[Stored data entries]
▼▼▼
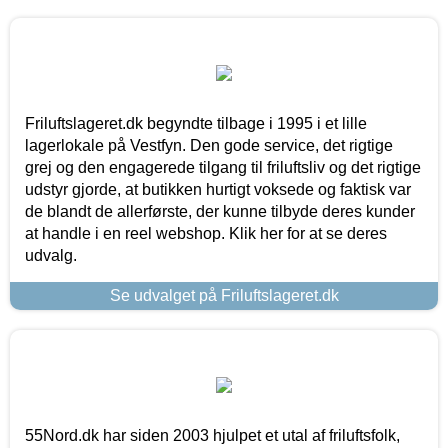
Friluftslageret.dk begyndte tilbage i 1995 i et lille
lagerlokale på Vestfyn. Den gode service, det rigtige
grej og den engagerede tilgang til friluftsliv og det rigtige
udstyr gjorde, at butikken hurtigt voksede og faktisk var
de blandt de allerførste, der kunne tilbyde deres kunder
at handle i en reel webshop. Klik her for at se deres
udvalg.
Se udvalget på Friluftslageret.dk
55Nord.dk har siden 2003 hjulpet et utal af friluftsfolk,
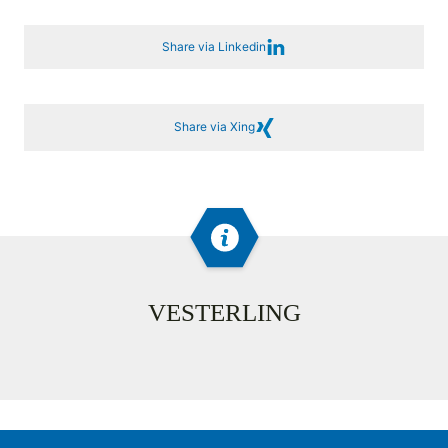
Share via Linkedin
Share via Xing
VESTERLING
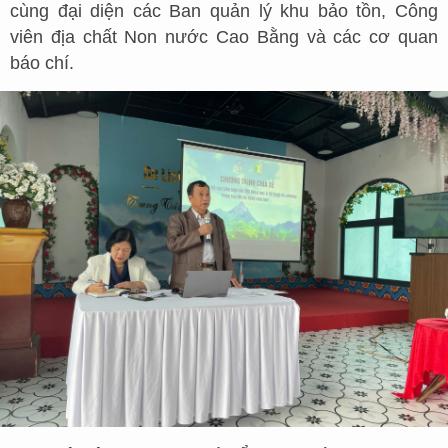
cùng đại diện các Ban quản lý khu bảo tồn, Công
viên địa chất Non nước Cao Bằng và các cơ quan
báo chí.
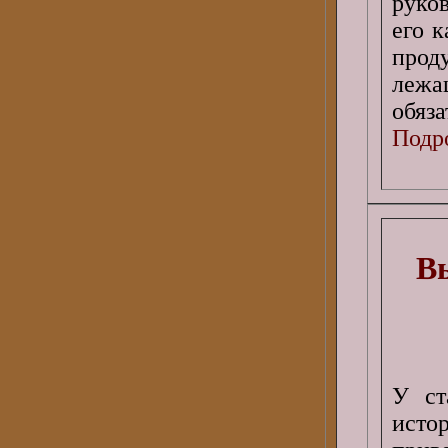
руко
его 
про
лежа
обяза
Подро
Вы
У ст
ист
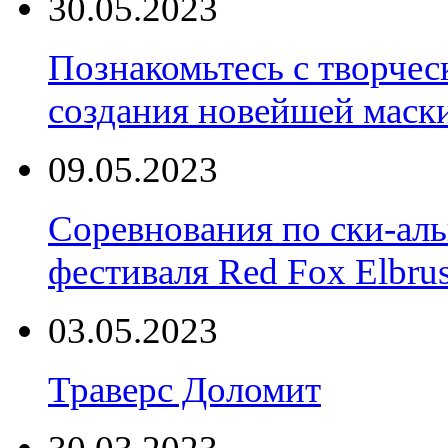
30.05.2023
Познакомьтесь с творчес
создания новейшей маски
09.05.2023
Соревнования по ски-аль
фестиваля Red Fox Elbru
03.05.2023
Траверс Доломит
▲▲▲
(What to produce) Although the records contain pictures, the output must hold only their exact wording.

(Task answer)
Friluftslageret.dk begyndte tilbage i 1995 i et lille
lagerlokale på Vestfyn. Den gode service, det rigtige
grej og den engagerede tilgang til friluftsliv og det rigtige
udstyr gjorde, at butikken hurtigt voksede og faktisk var
de blandt de allerførste, der kunne tilbyde deres kunder
at handle i en reel webshop. Klik her for at se deres
udvalg.
Se udvalget på Friluftslageret.dk
55Nord.dk har siden 2003 hjulpet et utal af friluftsfolk,
Share via Linkedin
Share via Xing
VESTERLING
cùng đại diện các Ban quản lý khu bảo tồn, Công
viên địa chất Non nước Cao Bằng và các cơ quan
báo chí.
руко
его 
про
лежа
обяза
Подро
Вы
У ст
ист
30.05.2023
Познакомьтесь с творчес
создания новейшей маски
09.05.2023
Соревнования по ски-аль
фестиваля Red Fox Elbru
03.05.2023
Траверс Доломит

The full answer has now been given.